If he wanted to write books, one of his high school teachers warned him, he’d have to improve his spelling. “Oh,” said the cocky young Bock, “I’ll have editors to do that for me.”

After a year studying English and philosophy at the University of Western Ontario, he went off to Spain (again, like the young protagonist in Olympia). “I wanted to experience what half the population of Toronto has experienced: dislocation, immigration. To break down my elements.” This sentiment sounds like emotional kin to the father in Olympia whose hobby is chasing severe weather events, such as tornadoes, and letting them wash over him.

In Spain, Bock tried to write, came back to finish his university degree, then returned to Spain for five years, teaching English and writing more. “Back then I wrote bad stories. I cast my net way too wide,” he says. “I was reading John Cheever and trying to learn too quickly from him.”

The stories could not have been too bad. In 1992, Geoffrey Hancock published “The Wedding” in Canadian Fiction magazine; it was also published in Best American Short Stories 1994, and became the first story in Olympia. (The title story was selected for the 1997 Journey Prize Anthology.) In 1994 Bock moved home to Canada. “The idea of staying in Spain for the rest of my life was starting to scare the shit out of me. And I was desperate for literary conversation.” He did a stint as editor of Blood and Aphorisms magazine and hung out with other writers. One day he saw pal Bert Archer with a beautiful female friend. “I called him and said Bert, you’re gay, what are you doing with this hot woman?” The agreeable Archer said that her name was Andrea Kellner, she was an editor at a Toronto publishing house, and they could all meet at a Toronto pub later that week. Andrea is now Bock’s wife, and on this sunny afternoon is playing with their dog somewhere down the beach.

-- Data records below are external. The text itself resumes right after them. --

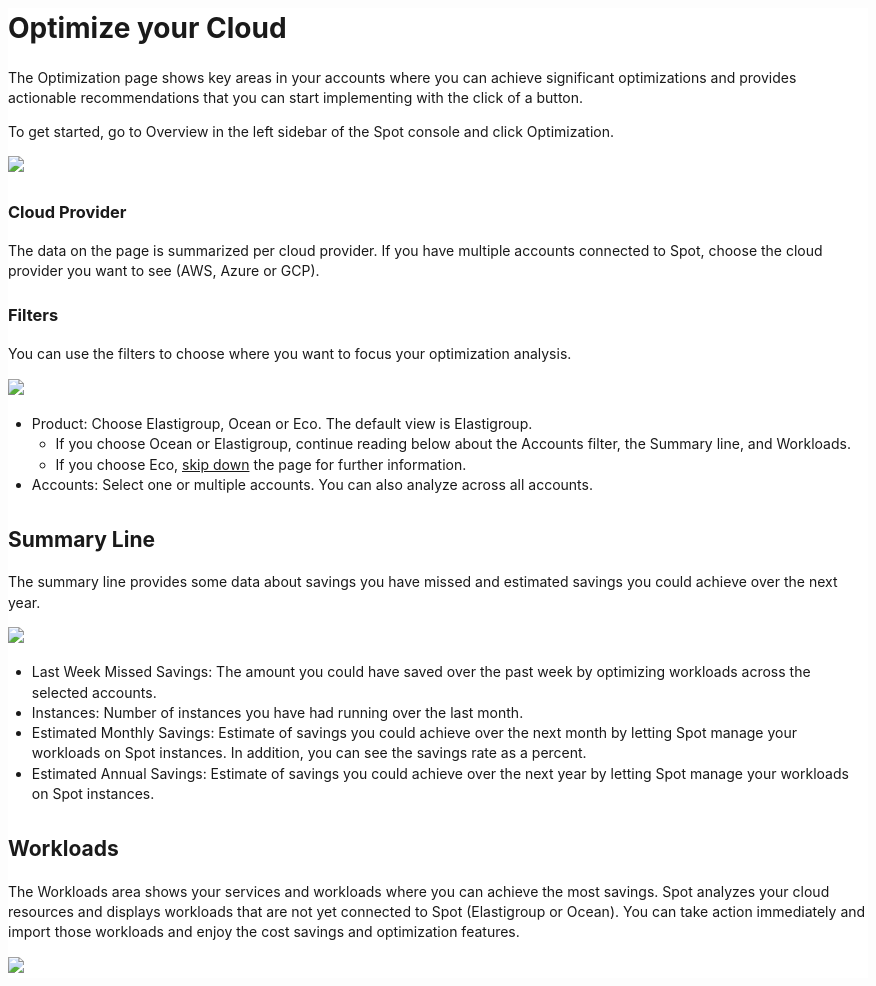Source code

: # Optimize your Cloud

The Optimization page shows key areas in your accounts where you can achieve significant optimizations and provides actionable recommendations that you can start implementing with the click of a button.

To get started, go to Overview in the left sidebar of the Spot console and click Optimization.

<img src="/connect-your-cloud-provider/_media/optimize-your-cloud-001.png" />

### Cloud Provider

The data on the page is summarized per cloud provider. If you have multiple accounts connected to Spot, choose the cloud provider you want to see (AWS, Azure or GCP).

### Filters

You can use the filters to choose where you want to focus your optimization analysis.

<img src="/connect-your-cloud-provider/_media/optimize-your-cloud-002.png" width="500" />

- Product: Choose Elastigroup, Ocean or Eco. The default view is Elastigroup.
  - If you choose Ocean or Elastigroup, continue reading below about the Accounts filter, the Summary line, and Workloads.
  - If you choose Eco, [skip down](connect-your-cloud-provider/dashboard/optimize?id=eco) the page for further information.
- Accounts: Select one or multiple accounts. You can also analyze across all accounts.

## Summary Line

The summary line provides some data about savings you have missed and estimated savings you could achieve over the next year.

<img src="/connect-your-cloud-provider/_media/optimize-your-cloud-003.png" />

- Last Week Missed Savings: The amount you could have saved over the past week by optimizing workloads across the selected accounts.
- Instances: Number of instances you have had running over the last month.
- Estimated Monthly Savings: Estimate of savings you could achieve over the next month by letting Spot manage your workloads on Spot instances. In addition, you can see the savings rate as a percent.
- Estimated Annual Savings: Estimate of savings you could achieve over the next year by letting Spot manage your workloads on Spot instances.

## Workloads

The Workloads area shows your services and workloads where you can achieve the most savings. Spot analyzes your cloud resources and displays workloads that are not yet connected to Spot (Elastigroup or Ocean). You can take action immediately and import those workloads and enjoy the cost savings and optimization features.

<img src="/connect-your-cloud-provider/_media/optimize-your-cloud-005.png" />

They live in east-end Toronto, where Bock does his writing on a laptop on the living-room coffee table (“Well, I did. I won’t do that again, I wrecked my back”). When he finished Olympia, his agent Denise Bukowski (whom he calls “my first reader”) took it to Doubleday, where it was edited by Maya Mavjee and published in 1998.

Delicately, at first obliquely, it explores shadows of the Holocaust, images of drowning, and the issues of living with submerged memories. The book won England’s Betty Trask Prize in 1999, and £3,000 (about $7,000 Canadian) from the U.K. Society of Authors. “Olympia becomes something more than impressive family fiction; it makes a contentious contribution to the politics of memory,” said a reviewer in the Times Literary Supplement.

Already Bock was working on a new manuscript. Called The Reading Boy, it dealt with a young Japanese book restorer who had been born in 1966, the year the Arno rose and inundated Florence. More images of floods, more drowned memories. After many months, Bock decided that The Reading Boy wasn’t working. He started over.

This time he began writing a book about an atomic scientist; it would be called A Man of Principle. Drafts went to Mavjee. But Bock and Bukowski eventually pulled the book from Doubleday because the company didn’t get back to them fast enough. “We moved to HarperCollins and I’m very glad. Phyllis responds quickly and thoroughly,” says Bock.

Though Bock is said by some to be a prickly edit, he speaks of working with Bruce and Fisketjon, both of whom he obviously respects, as experiences that were “very exciting.” He reports that Bruce told him right off the top, “To this point you’ve only written short stories. The biggest problem for a short story writer doing a novel is characterization.”

Bock says, “She was right.” He wrestled more with Anton, his “man of principle,” considering from different angles the man who bails out of Hitler’s atomic program not for moral reasons but because he thinks the science is better in America. Anton also smoothly justifies to himself the dropping of the bomb on Hiroshima, a defence he maintains even half a century later, as he shares his rationale with the reader and tells it to Emiko’s scarred face.

“Those characters really took over Dennis’s life,” says Bruce. “This was a large novel, there were many versions of it. He had to go through many stages of refining the concept. It was so intense and so powerful, my feeling was, he had to work around it before he could get into it. My role as an editor was to show him what was there.” And so Bock found a man, admirable and human in many ways, whose “principles” nonetheless create a garden of ash where children once played.

Bock also threw himself into nailing down casual details to give his creations authenticity. He did not visit Japan, nor did he talk to survivors, but he waded through transcripts and eyewitness testimony, to the point of knowing the smell of the coconut oil in the suntan lotion Anton and the other scientists wore while they watched the test at Los Alamos.

By this time Bruce and he had reshaped his manuscript. It was “structurally sound,” says Bock, and had evolved from A Man of Principle to a book whose plot ricochets between two narrators. Its working title was now After Emiko.

Agent Denise Bukowski sent the manuscript down to Gary Fisketjon, a vice-president and editor at Knopf in New York, who read it over the weekend before the Frankfurt Book Fair and then bought it. “It’s a real act of imagination,” Fisketjon says. “I’ve always said it would be hard for an American to write about Hiroshima – people’s views are so entrenched. I like the fact that Dennis is not American.”

Fisketjon, who’s worked with Cormac McCarthy and Raymond Carver, among others, also decided to ditch the titles A Man of Principle and After Emiko. To him, “the book was obviously The Ash Garden,” says Bock. “I accepted his judgment.”

With the money his new book has already brought him, Bock’s plans are simple: pay off the mortgage on his house, travel, write another novel. Not about the Second World War this time, but as ever, some subject way over his head. “It would be sad not to take on a big subject,” he says. “I’m not taken by books that don’t.”

And he wants to go back to Spain, with more to show to his Spanish acquaintances than he has ever had before. “For years my friends in Spain had to take it on faith that I was a writer,” says Bock. “Now when I go to see them, I can show them.”